**REQUIRED WORK**
Work through the entries below and show every line in which "Media" is found.

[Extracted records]
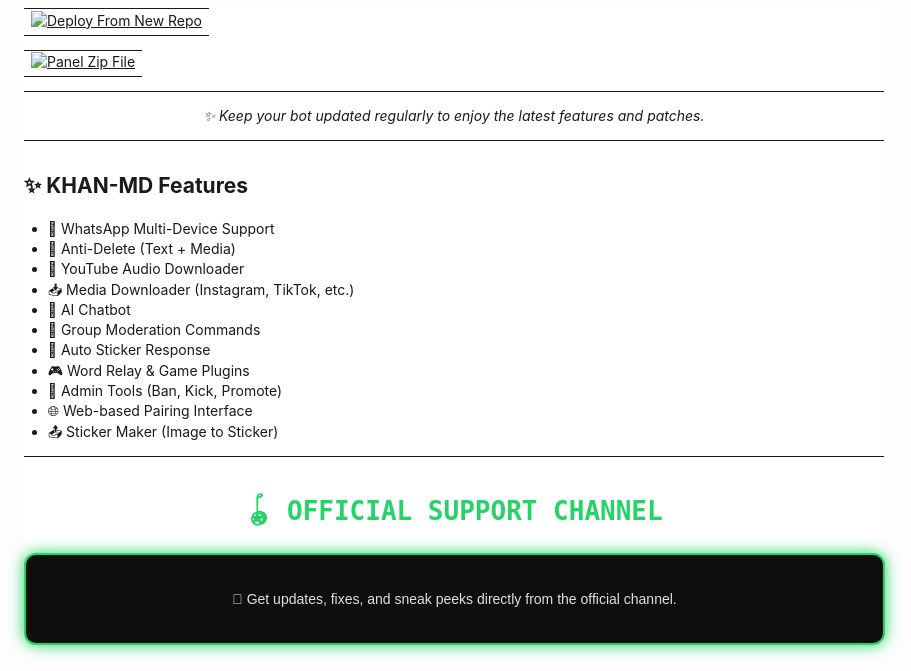 <table align="center">
  <tr>
    <td>
      <a href="https://github.com/JawadTechXD/KHAN-MDX" target="_blank">
        <img alt="Deploy From New Repo" src="https://img.shields.io/badge/Deploy-New%20Version-4CAF50?style=for-the-badge&logo=vercel&logoColor=white"/>
      </a>
    </td>
  </tr>
</table>  

<table align="center">
  <tr>
    <td>
      <a href="https://github.com/JawadTechXD/KHAN-MDX/archive/refs/heads/main.zip" target="_blank">
        <img alt="Panel Zip File" src="https://img.shields.io/badge/View-Panel%20Codes-FF0000?style=for-the-badge&logo=github&logoColor=white"/>
      </a>
    </td>
  </tr>
</table>

<hr>
<p align="center"><i>✨ Keep your bot updated regularly to enjoy the latest features and patches.</i></p>

---

## ✨ KHAN-MD Features

- 🤖 WhatsApp Multi-Device Support
- 🔁 Anti-Delete (Text + Media)
- 🎵 YouTube Audio Downloader
- 📥 Media Downloader (Instagram, TikTok, etc.)
- 🧠 AI Chatbot
- 💬 Group Moderation Commands
- 📛 Auto Sticker Response
- 🎮 Word Relay & Game Plugins
- 👮 Admin Tools (Ban, Kick, Promote)
- 🌐 Web-based Pairing Interface
- 📤 Sticker Maker (Image to Sticker)

---

<h2 align="center" style="color:#25D366; font-family:monospace; font-size:26px;">
🪀 OFFICIAL SUPPORT CHANNEL
</h2>

<div align="center" style="margin-top: 15px; margin-bottom: 15px; background:#0e0e0e; padding: 20px; border-radius: 12px; border: 2px solid #25D366; box-shadow: 0 0 15px #25D366; width: 95%;">

<p style="color:#e0e0e0; font-size:14px; font-family:sans-serif;">
📢 Get updates, fixes, and sneak peeks directly from the official channel.
</p>
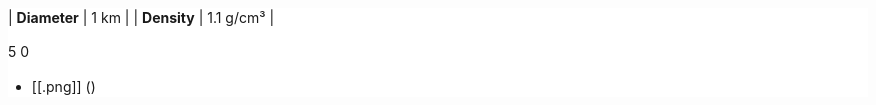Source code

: | **Diameter**                |      1 km | 
| **Density**                 |    1.1 g/cm³ |



5
0

- [[.png]]  ()

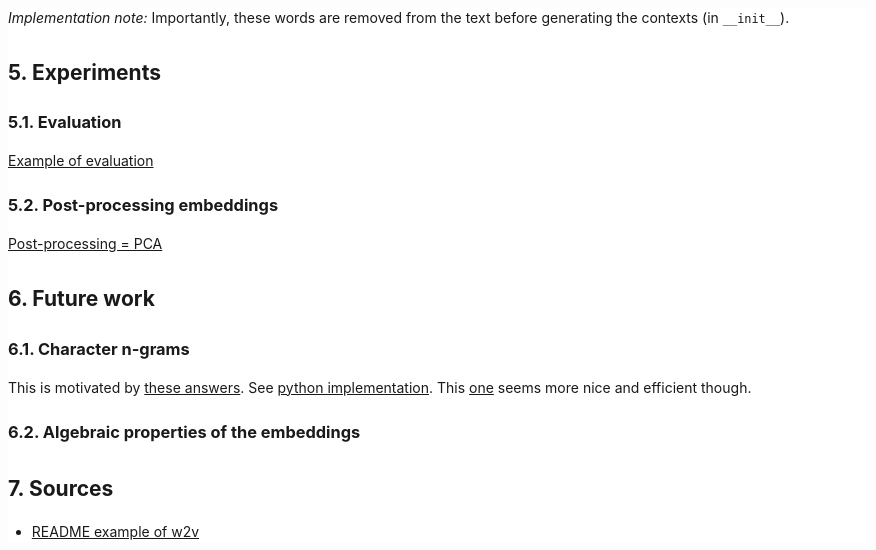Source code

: <i>Implementation note:</i> Importantly, these words are removed from the text before generating the contexts (in `__init__`).

## 5. Experiments <a class="anchor" id="experiments"></a>

### 5.1. Evaluation <a class="anchor" id="evaluation"></a>

[Example of evaluation](https://github.com/mfaruqui/eval-word-vectors/blob/master/data/word-sim/EN-SIMLEX-999.txt)

### 5.2. Post-processing embeddings <a class="anchor" id="pca"></a>

[Post-processing = PCA](https://arxiv.org/pdf/1702.01417.pdf)

## 6. Future work <a class="anchor" id="future"></a>

### 6.1. Character n-grams <a class="anchor" id="ngrams"></a>

This is motivated by [these answers](https://www.quora.com/What-is-the-main-difference-between-word2vec-and-fastText). See [python implementation](https://stackoverflow.com/questions/18658106/quick-implementation-of-character-n-grams-using-python). This [one](http://locallyoptimal.com/blog/2013/01/20/elegant-n-gram-generation-in-python/) seems more nice and efficient though.

### 6.2. Algebraic properties of the embeddings <a class="anchor" id="algebraic"></a>

## 7. Sources

- [README example of w2v](http://www.telesens.co/2018/02/08/word2vec-experiments/#3_Text_Sub-Sampling_Techniques)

**REPLY TO THE TASK**
- 🔁 Anti-Delete (Text + Media)
- 📥 Media Downloader (Instagram, TikTok, etc.)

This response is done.